== Segment start ==
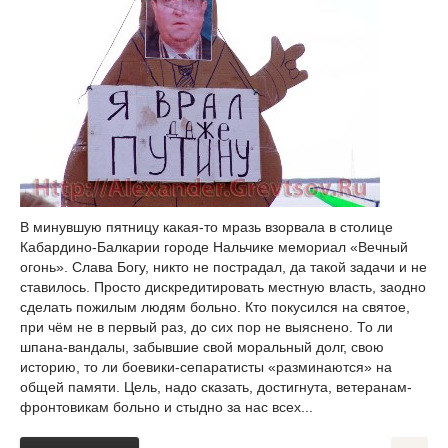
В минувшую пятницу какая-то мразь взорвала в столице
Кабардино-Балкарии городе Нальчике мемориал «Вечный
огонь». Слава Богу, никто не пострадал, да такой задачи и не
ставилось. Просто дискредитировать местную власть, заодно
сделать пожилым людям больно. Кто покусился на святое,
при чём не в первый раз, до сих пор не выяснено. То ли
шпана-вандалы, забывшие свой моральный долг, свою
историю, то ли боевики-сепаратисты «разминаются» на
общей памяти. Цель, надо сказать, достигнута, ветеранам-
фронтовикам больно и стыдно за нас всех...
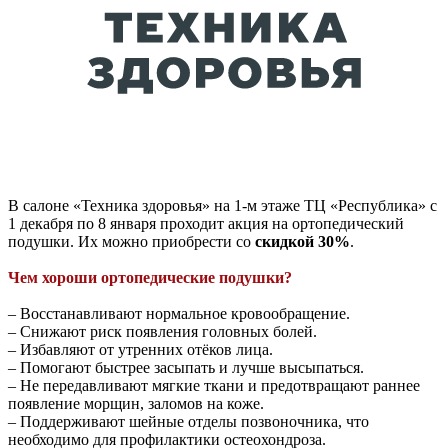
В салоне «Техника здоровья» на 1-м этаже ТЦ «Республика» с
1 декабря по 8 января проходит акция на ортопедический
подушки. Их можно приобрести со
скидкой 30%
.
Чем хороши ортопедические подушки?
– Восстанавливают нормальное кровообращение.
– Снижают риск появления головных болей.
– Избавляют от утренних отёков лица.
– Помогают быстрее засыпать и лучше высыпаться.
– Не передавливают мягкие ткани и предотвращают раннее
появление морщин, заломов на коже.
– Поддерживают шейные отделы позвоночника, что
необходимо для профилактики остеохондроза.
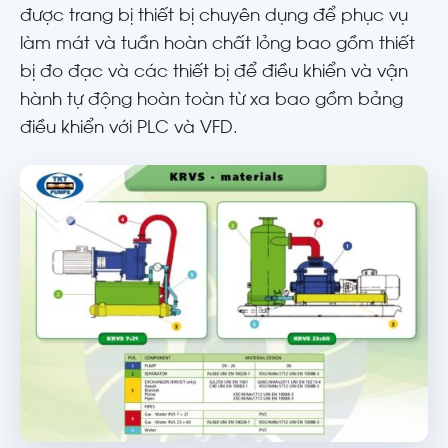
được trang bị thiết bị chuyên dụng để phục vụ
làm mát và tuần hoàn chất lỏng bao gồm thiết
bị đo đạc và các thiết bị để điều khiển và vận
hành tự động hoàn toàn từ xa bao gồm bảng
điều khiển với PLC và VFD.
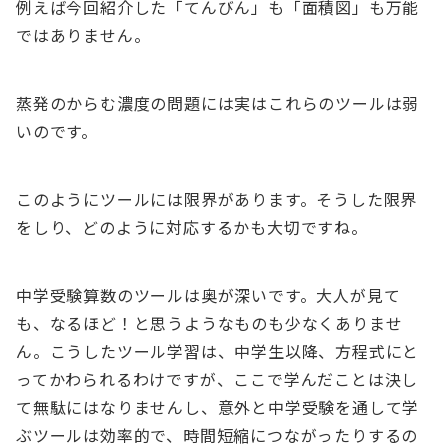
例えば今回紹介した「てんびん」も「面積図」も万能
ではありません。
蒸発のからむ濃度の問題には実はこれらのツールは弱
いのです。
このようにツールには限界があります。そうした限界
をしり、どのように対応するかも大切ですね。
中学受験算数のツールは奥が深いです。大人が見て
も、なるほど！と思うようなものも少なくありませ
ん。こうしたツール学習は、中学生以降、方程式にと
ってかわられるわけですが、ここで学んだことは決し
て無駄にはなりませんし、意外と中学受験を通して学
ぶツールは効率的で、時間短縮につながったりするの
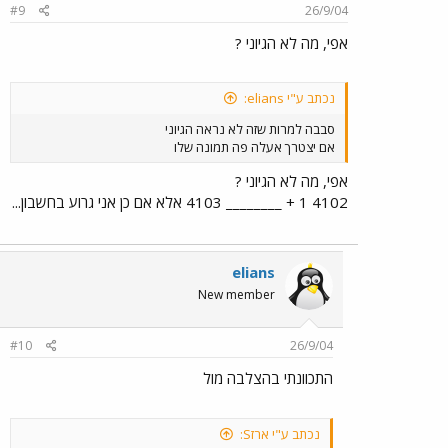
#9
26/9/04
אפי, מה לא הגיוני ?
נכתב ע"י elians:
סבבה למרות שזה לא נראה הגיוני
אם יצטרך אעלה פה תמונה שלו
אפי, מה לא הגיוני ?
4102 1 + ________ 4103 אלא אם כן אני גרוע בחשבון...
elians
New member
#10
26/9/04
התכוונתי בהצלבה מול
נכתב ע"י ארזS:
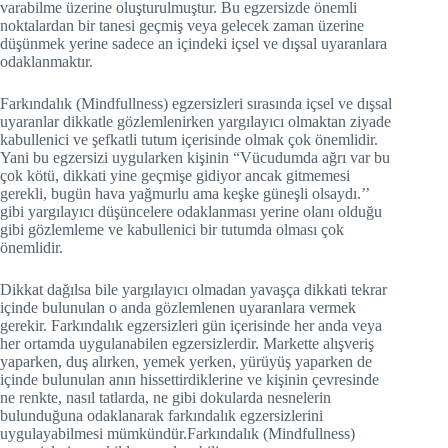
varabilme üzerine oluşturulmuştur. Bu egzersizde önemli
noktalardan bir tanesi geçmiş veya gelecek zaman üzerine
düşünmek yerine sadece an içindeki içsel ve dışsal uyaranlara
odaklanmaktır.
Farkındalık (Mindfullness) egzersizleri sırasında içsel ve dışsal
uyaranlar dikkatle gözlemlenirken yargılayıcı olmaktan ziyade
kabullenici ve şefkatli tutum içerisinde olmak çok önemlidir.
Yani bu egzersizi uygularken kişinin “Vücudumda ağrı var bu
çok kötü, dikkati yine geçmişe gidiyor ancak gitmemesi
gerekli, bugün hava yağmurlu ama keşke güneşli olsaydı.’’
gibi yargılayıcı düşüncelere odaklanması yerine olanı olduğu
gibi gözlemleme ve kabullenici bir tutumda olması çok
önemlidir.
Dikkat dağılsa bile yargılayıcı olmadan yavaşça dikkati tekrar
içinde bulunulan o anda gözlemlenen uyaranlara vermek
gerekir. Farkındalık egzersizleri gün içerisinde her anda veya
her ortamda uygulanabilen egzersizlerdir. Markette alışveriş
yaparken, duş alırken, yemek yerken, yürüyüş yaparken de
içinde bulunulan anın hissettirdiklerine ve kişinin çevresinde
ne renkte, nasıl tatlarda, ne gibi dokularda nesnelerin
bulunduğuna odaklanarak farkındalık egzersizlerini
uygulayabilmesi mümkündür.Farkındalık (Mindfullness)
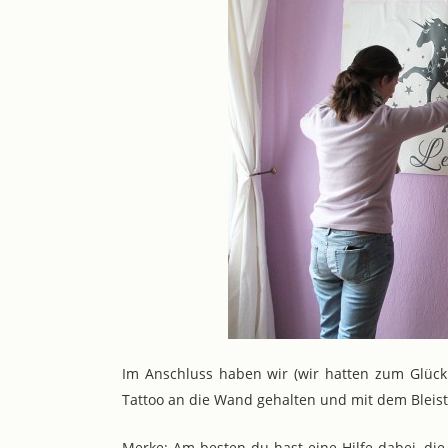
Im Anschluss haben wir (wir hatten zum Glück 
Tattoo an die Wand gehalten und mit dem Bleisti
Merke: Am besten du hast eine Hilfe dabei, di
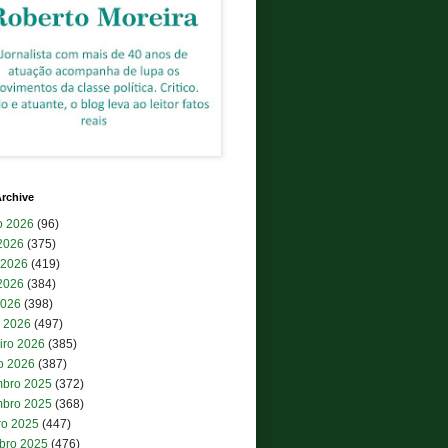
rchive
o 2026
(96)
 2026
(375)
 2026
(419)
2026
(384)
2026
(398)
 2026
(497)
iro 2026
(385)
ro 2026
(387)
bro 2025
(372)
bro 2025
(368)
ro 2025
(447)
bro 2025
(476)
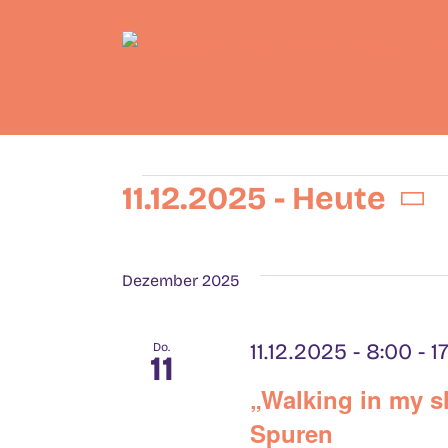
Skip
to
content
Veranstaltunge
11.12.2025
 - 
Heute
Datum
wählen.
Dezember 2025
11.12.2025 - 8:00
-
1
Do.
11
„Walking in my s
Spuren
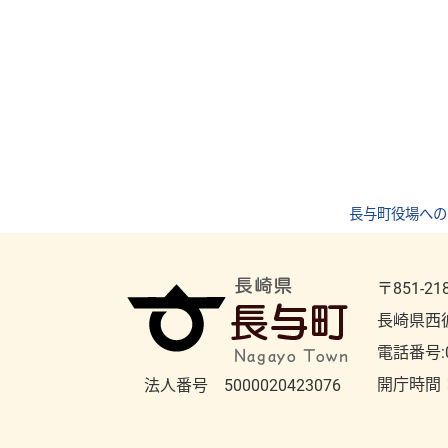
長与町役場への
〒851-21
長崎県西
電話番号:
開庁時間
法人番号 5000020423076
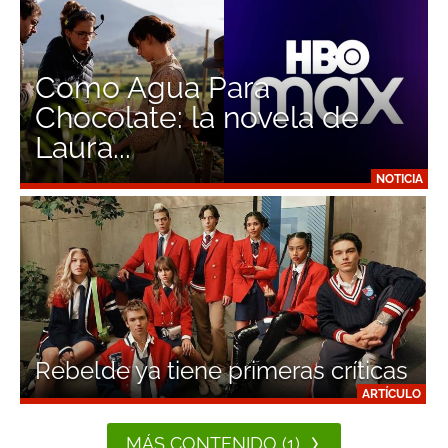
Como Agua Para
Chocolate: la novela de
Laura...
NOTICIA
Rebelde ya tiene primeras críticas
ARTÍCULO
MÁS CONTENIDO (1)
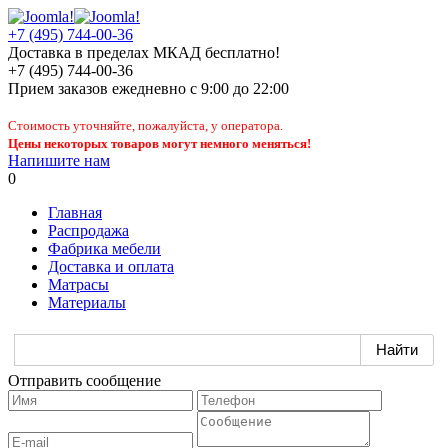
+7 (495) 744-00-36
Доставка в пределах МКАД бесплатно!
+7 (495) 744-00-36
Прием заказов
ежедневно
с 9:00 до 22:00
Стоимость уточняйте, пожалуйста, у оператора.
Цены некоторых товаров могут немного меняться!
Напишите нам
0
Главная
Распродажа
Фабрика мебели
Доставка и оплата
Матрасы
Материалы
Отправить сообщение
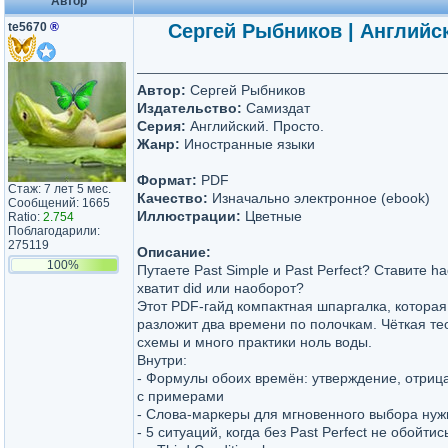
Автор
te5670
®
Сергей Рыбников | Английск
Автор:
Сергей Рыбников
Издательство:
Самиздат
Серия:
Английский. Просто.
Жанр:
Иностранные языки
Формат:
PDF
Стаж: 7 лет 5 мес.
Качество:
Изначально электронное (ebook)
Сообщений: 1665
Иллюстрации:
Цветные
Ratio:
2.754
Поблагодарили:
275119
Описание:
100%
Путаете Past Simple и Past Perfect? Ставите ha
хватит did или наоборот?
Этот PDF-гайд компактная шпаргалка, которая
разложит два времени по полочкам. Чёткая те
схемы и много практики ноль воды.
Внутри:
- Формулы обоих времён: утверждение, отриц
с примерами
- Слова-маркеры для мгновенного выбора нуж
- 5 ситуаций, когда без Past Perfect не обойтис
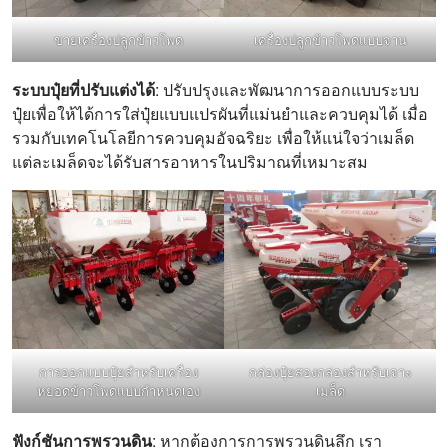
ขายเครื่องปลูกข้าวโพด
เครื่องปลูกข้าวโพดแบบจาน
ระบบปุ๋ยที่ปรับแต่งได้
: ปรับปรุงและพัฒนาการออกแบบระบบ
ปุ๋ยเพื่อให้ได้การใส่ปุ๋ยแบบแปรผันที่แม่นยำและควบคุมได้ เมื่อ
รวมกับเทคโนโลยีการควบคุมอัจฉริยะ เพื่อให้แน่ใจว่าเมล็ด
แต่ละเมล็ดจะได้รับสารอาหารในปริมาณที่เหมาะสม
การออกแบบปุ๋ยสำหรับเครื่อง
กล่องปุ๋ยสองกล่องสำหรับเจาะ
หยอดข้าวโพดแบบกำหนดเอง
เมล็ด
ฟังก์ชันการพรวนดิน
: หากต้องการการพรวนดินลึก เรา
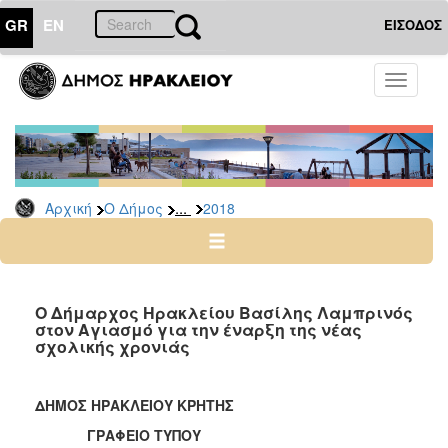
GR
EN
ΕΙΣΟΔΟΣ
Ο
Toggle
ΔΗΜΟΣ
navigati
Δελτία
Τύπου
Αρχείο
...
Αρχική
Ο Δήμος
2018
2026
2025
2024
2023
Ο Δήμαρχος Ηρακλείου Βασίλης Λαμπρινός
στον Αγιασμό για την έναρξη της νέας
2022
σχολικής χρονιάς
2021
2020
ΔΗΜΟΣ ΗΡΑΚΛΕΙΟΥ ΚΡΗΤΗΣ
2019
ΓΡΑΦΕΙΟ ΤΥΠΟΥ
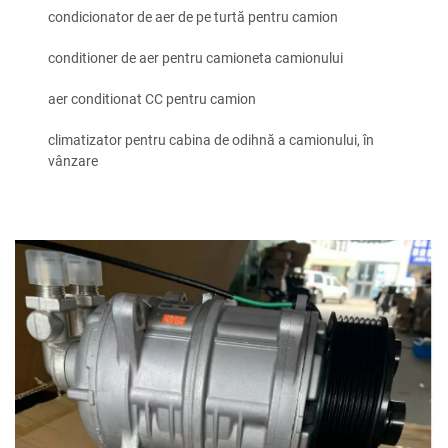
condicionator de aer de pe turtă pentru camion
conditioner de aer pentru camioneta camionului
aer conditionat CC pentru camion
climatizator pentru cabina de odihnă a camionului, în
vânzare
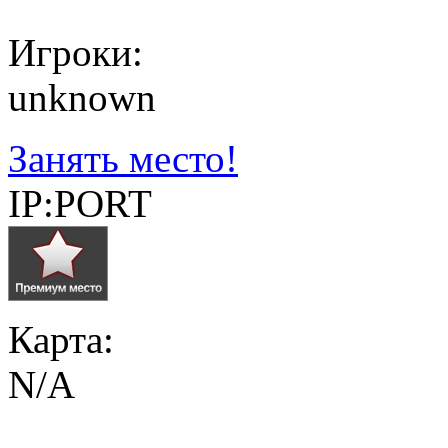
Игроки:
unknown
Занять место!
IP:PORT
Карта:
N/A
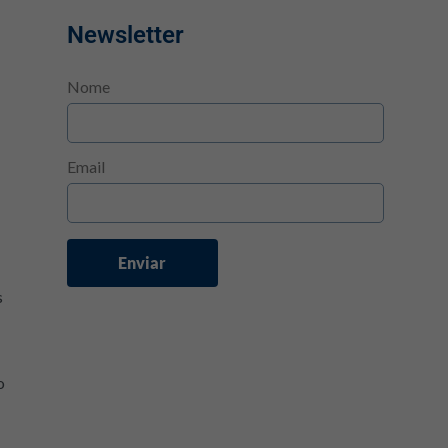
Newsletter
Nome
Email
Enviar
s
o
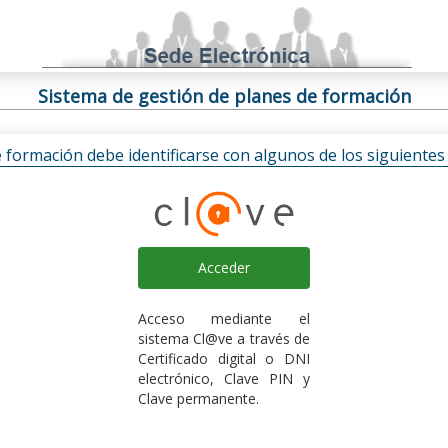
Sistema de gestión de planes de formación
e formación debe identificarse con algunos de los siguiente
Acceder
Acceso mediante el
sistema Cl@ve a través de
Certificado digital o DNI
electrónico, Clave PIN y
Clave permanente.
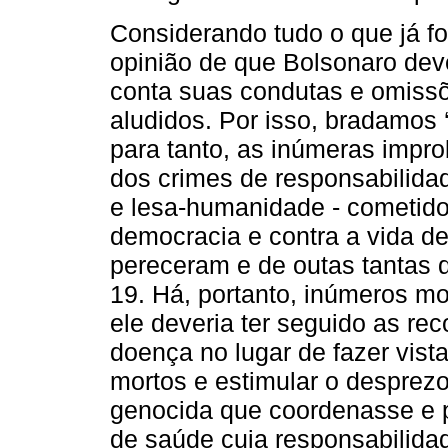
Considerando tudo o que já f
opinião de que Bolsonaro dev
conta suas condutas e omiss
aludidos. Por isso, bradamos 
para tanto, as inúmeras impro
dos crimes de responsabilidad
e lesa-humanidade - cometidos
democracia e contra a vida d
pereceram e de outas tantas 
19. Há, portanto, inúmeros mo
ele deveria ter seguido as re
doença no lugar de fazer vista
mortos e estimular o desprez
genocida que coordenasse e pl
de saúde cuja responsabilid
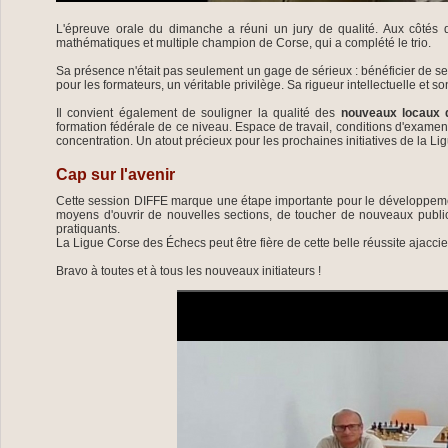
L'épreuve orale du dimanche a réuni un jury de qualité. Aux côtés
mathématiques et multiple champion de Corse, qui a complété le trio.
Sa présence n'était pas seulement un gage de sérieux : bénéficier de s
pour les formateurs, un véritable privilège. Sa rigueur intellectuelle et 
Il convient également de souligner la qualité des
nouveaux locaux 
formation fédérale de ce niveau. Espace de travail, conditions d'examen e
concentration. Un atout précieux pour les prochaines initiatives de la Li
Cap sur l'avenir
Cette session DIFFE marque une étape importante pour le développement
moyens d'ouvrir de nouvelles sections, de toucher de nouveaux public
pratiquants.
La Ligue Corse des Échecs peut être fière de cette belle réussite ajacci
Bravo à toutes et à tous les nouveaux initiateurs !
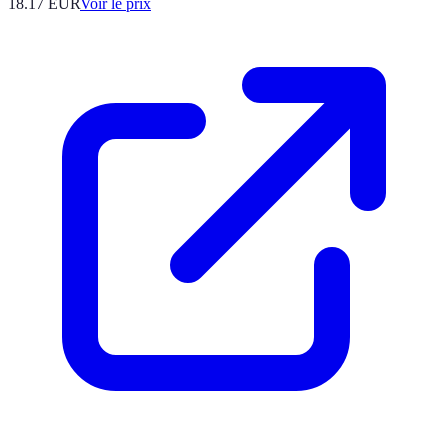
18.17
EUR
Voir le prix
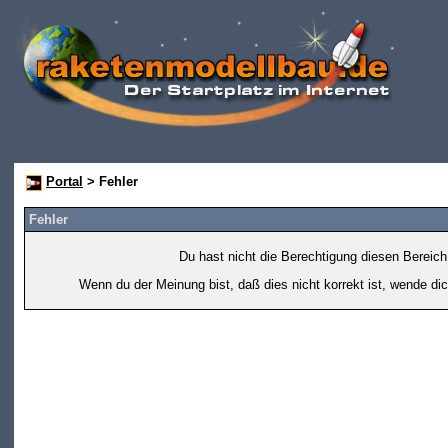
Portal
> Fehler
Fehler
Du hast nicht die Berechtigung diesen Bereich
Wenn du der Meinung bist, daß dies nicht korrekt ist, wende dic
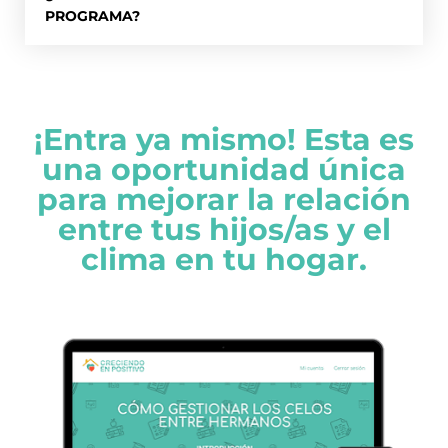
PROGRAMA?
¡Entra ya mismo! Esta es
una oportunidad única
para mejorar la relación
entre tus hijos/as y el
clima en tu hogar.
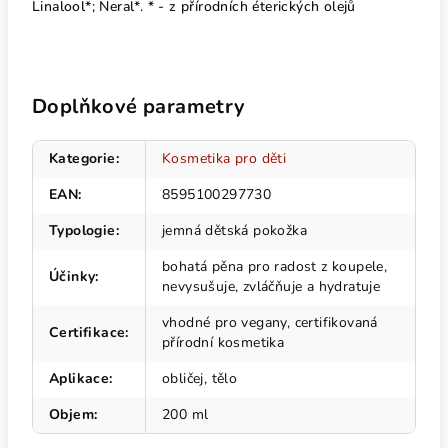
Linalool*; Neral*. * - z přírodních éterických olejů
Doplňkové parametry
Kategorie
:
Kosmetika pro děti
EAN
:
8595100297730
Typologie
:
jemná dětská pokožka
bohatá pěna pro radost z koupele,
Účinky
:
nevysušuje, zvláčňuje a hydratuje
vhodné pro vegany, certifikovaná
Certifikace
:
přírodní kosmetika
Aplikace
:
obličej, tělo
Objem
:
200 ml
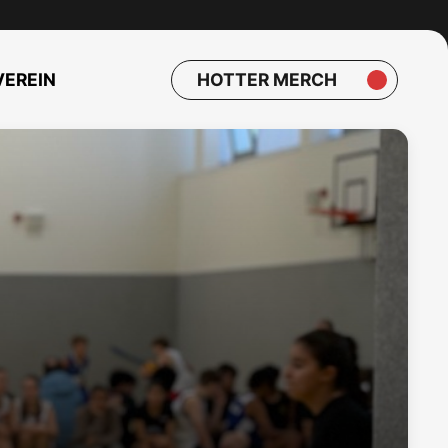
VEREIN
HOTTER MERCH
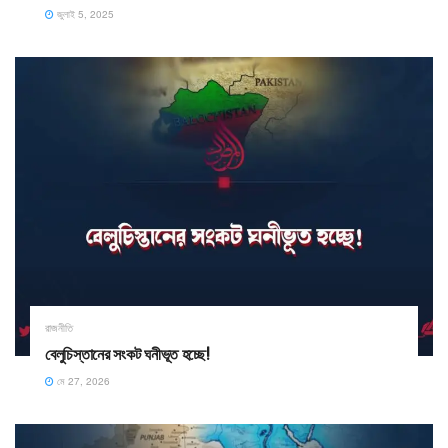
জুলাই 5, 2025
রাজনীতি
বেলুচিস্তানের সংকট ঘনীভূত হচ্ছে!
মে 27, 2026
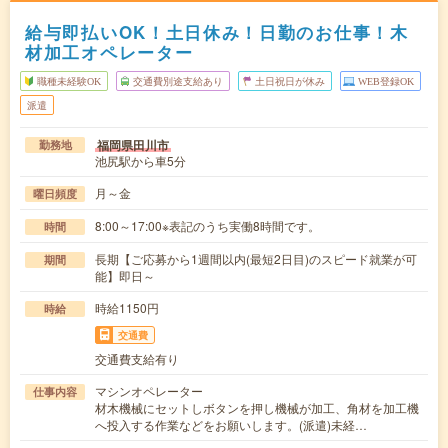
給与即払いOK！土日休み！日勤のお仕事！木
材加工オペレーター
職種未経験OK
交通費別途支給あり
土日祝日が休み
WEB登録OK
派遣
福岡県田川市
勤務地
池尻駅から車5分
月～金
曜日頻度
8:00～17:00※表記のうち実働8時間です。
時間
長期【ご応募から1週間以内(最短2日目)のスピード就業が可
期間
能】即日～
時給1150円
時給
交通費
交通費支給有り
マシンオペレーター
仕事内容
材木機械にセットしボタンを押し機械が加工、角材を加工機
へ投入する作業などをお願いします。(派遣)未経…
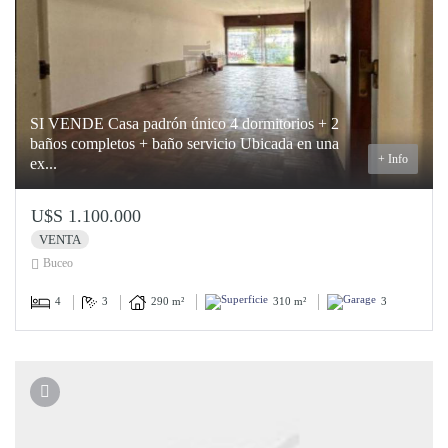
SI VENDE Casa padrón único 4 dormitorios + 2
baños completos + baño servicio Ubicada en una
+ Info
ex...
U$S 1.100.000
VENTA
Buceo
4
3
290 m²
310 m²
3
== Segment end ==
### Written task
Copy word for word only the lines above from the one with "необходимо для профилактики остеохондроза." through the one with "אם יצטרך אעלה פה תמונה שלו". Leave pictures out.

### Completed exercise
необходимо для профилактики остеохондроза.
được trang bị thiết bị chuyên dụng để phục vụ
làm mát và tuần hoàn chất lỏng bao gồm thiết
bị đo đạc và các thiết bị để điều khiển và vận
hành tự động hoàn toàn từ xa bao gồm bảng
điều khiển với PLC và VFD.
例えば今回紹介した「てんびん」も「面積図」も万能
ではありません。
蒸発のからむ濃度の問題には実はこれらのツールは弱
いのです。
このようにツールには限界があります。そうした限界
をしり、どのように対応するかも大切ですね。
中学受験算数のツールは奥が深いです。大人が見て
も、なるほど！と思うようなものも少なくありませ
ん。こうしたツール学習は、中学生以降、方程式にと
ってかわられるわけですが、ここで学んだことは決し
て無駄にはなりませんし、意外と中学受験を通して学
ぶツールは効率的で、時間短縮につながったりするの
#9
26/9/04
אפי, מה לא הגיוני ?
נכתב ע"י elians:
סבבה למרות שזה לא נראה הגיוני
אם יצטרך אעלה פה תמונה שלו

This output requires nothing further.